An 11-year sentence for murder strikes me as being predicated on the belief that rehabilitation is definitely possible. 11 years is a long time to spend in jail--though of course, parole* reduces that time--but it's still only a fraction of one's life span. 6.5 years is less than 10% of the life expectancy at birth in Sweeden. Even the full span is less than 15%, and the very fact that he was paroled is a good argument for the system deciding that he has officially been rehabilitated to a sufficient degree to involve his inclusion in society.

At the same time, at least in the US, we believe that some rights and privileges are surrendered upon conviction of a felony. Felons don't get to vote, for example. There may be a similar rule in Sweeden; I don't know.
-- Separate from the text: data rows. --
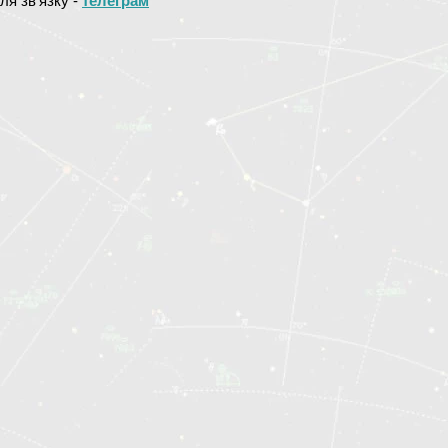
ля зв'язку -
телеграм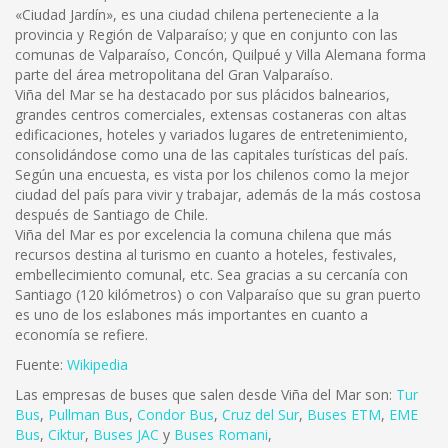
«Ciudad Jardín», es una ciudad chilena perteneciente a la
provincia y Región de Valparaíso; y que en conjunto con las
comunas de Valparaíso, Concón, Quilpué y Villa Alemana forma
parte del área metropolitana del Gran Valparaíso.
Viña del Mar se ha destacado por sus plácidos balnearios,
grandes centros comerciales, extensas costaneras con altas
edificaciones, hoteles y variados lugares de entretenimiento,
consolidándose como una de las capitales turísticas del país.
Según una encuesta, es vista por los chilenos como la mejor
ciudad del país para vivir y trabajar, además de la más costosa
después de Santiago de Chile.
Viña del Mar es por excelencia la comuna chilena que más
recursos destina al turismo en cuanto a hoteles, festivales,
embellecimiento comunal, etc. Sea gracias a su cercanía con
Santiago (120 kilómetros) o con Valparaíso que su gran puerto
es uno de los eslabones más importantes en cuanto a
economía se refiere.
Fuente:
Wikipedia
Las empresas de buses que salen desde Viña del Mar son:
Tur
Bus
,
Pullman Bus
,
Condor Bus
,
Cruz del Sur
,
Buses ETM
,
EME
Bus
,
Ciktur
,
Buses JAC
y
Buses Romani
,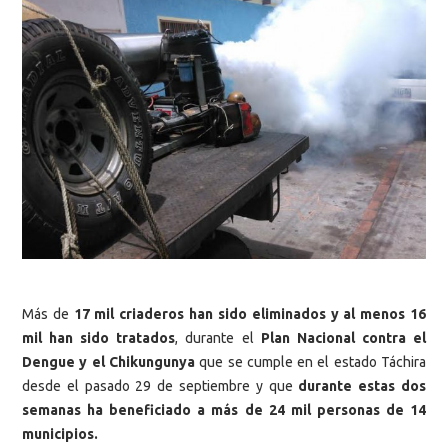
Más de
17 mil criaderos han sido eliminados y al menos 16
mil han sido tratados
, durante el
Plan Nacional contra el
Dengue y el Chikungunya
que se cumple en el estado Táchira
desde el pasado 29 de septiembre y que
durante estas dos
semanas ha beneficiado a más de 24 mil personas de 14
municipios.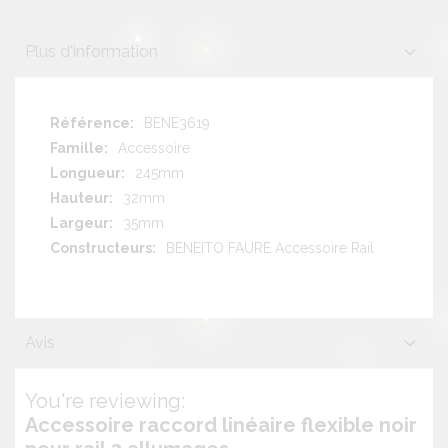
Plus d'information
Plus
BENE3619
d'information
Accessoire
245mm
32mm
35mm
BENEITO FAURE Accessoire Rail
Avis
You're reviewing:
Accessoire raccord linéaire flexible noir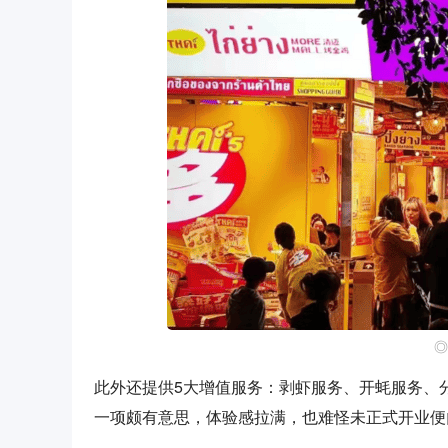
◎
此外还提供5大增值服务：剥虾服务、开蚝服务、
一项颇有意思，体验感拉满，也难怪未正式开业便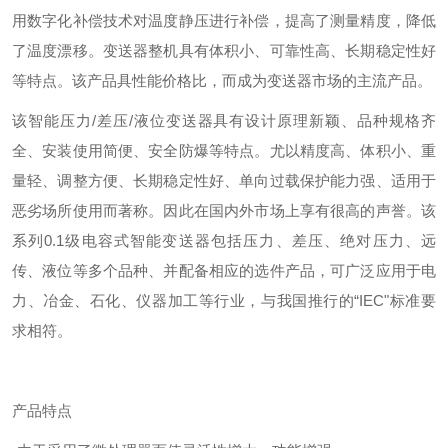
用数字化补偿技术对温度静压进行补偿，提高了测量精度，降低
了温度漂移。变送器整机具有体积小、可靠性高、长期稳定性好
等特点。该产品具性能价格比，而成为变送器市场的主流产品。
该智能压力/差压/液位变送器具有设计原理新颖、品种规格齐
全、安装使用简便、安全防爆等特点。尤以精度高、体积小、重
量轻、调整方便、长期稳定性好、单向过载保护能力强、适用于
恶劣场所使用而著称。因此在国内外市场上享有很高的声誉。该
系列0.1级电容式智能变送器包括压力、差压、绝对压力、远
传、液位等多个品种、并配备相应的选件产品，可广泛应用于电
力、冶金、石化、仪器加工等行业，与我国推行的“IEC"标准要
求相符。
产品特点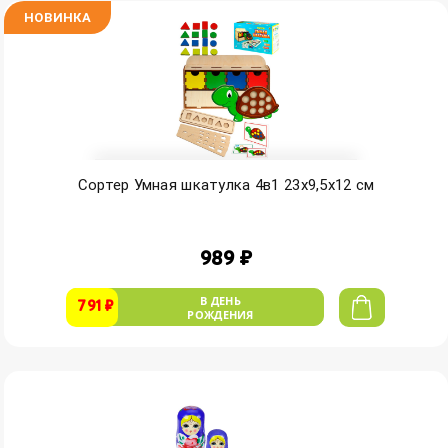
НОВИНКА
Сортер Умная шкатулка 4в1 23х9,5х12 см
989 ₽
В ДЕНЬ
791 ₽
РОЖДЕНИЯ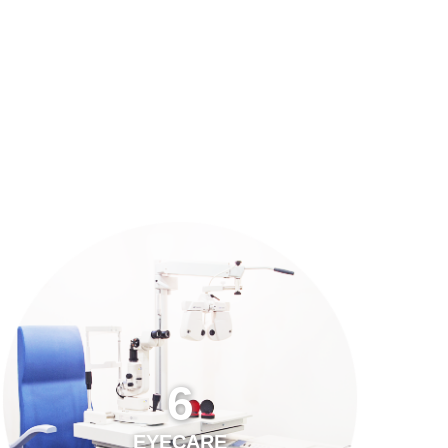
預約「全面眼科視光檢查」
21
Years of Services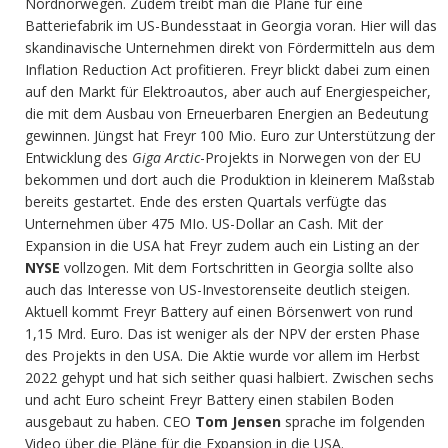
Nordnorwegen. Zudem treibt man die Pläne für eine
Batteriefabrik im US-Bundesstaat in Georgia voran. Hier will das
skandinavische Unternehmen direkt von Fördermitteln aus dem
Inflation Reduction Act profitieren. Freyr blickt dabei zum einen
auf den Markt für Elektroautos, aber auch auf Energiespeicher,
die mit dem Ausbau von Erneuerbaren Energien an Bedeutung
gewinnen. Jüngst hat Freyr 100 Mio. Euro zur Unterstützung der
Entwicklung des
Giga Arctic
-Projekts in Norwegen von der EU
bekommen und dort auch die Produktion in kleinerem Maßstab
bereits gestartet. Ende des ersten Quartals verfügte das
Unternehmen über 475 MIo. US-Dollar an Cash. Mit der
Expansion in die USA hat Freyr zudem auch ein Listing an der
NYSE
vollzogen. Mit dem Fortschritten in Georgia sollte also
auch das Interesse von US-Investorenseite deutlich steigen.
Aktuell kommt Freyr Battery auf einen Börsenwert von rund
1,15 Mrd. Euro. Das ist weniger als der NPV der ersten Phase
des Projekts in den USA. Die Aktie wurde vor allem im Herbst
2022 gehypt und hat sich seither quasi halbiert. Zwischen sechs
und acht Euro scheint Freyr Battery einen stabilen Boden
ausgebaut zu haben. CEO
Tom Jensen
sprache im folgenden
Video über die Pläne für die Expansion in die USA.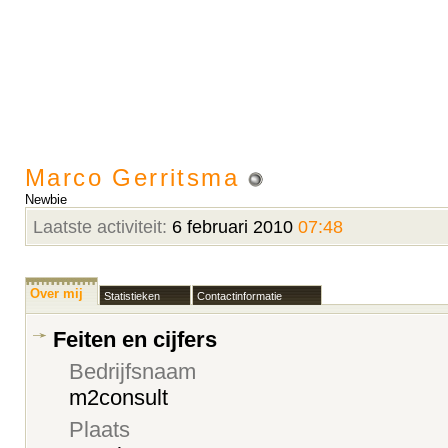
Marco Gerritsma
Newbie
Laatste activiteit:
6 februari 2010
07:48
Over mij
Statistieken
Contactinformatie
Feiten en cijfers
Bedrijfsnaam
m2consult
Plaats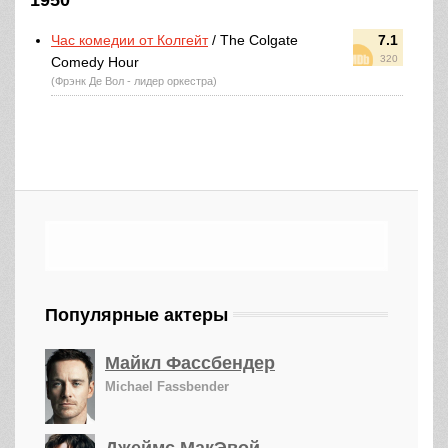
1950
Час комедии от Колгейт
/ The Colgate
7.1
320
Comedy Hour
(Фрэнк Де Вол - лидер оркестра)
Популярные актеры
Майкл Фассбендер
Michael Fassbender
So what is the message here? If you commit a felony, you can be made into something of a citizen again, but you can't become a doctor? If so, why is the prison system allowing him to take online courses toward that end, and why is it not a question on the application to medical school in the first place? Is the fact that this was considered a hate crime relevant? If so, does that mean that we care more about what you think than what you physically do?

Let's grant, for the sake of argument, that he was indeed a neo-Nazi and that the murder was related to that. I am fully aware of the fact that his hate group would include me on the list. The Jewish people weren't the only victims of the Holocaust; the Nazis also attempted to exterminate the Roma, and the gays. I am a member of the last of these groups, and many strangers assume I'm a member of the first as well. I still don't think whether or not the crime was a hate crime should matter in the punishment he receives for it; that is way too much of thought-crime for my tastes.

For the record, I think the Karolinska Institue is within their rights, but their decision is a shameful one. I would be all for expelling him if he had lied when asked about a felony conviction, what he had been doing for the time he was imprisoned, etc. I'd also be fine with expelling him for lying about his grades. I would even be OK with them deciding not to admit him if he volunteered information about the crime ahead of time, or they asked him before offering admission, choosing instead to offer the position to another applicant who had not committed acrime. All of that would be quite reasonable, and probably prudent. Finding that he used his current legal surname on his old transcripts, on the other hand, strikes me as a very weak way of finding anything they can which would technically allow them to expel him, even though he did nothing wrong in the admission process and was, by current accounts, performing well in his schooling. It seems like a case of manipulating the rules to get the result you want, rather than following the spirit of them. But, as said above, I don't entirely blame them; the Sweedish medical Association deserves blame as well, for stating that he will never be licensed. Particularly for a medical association--which, as part of its existence, oversees the licensing and practicing methods of psychiatrists--to effectively state that one's past negative thoughts and actions can never be recovered from seem to me entirely the wrong message to send.

Note:
* The word parole was originally given as "probably". This typo has been fixed after the fact.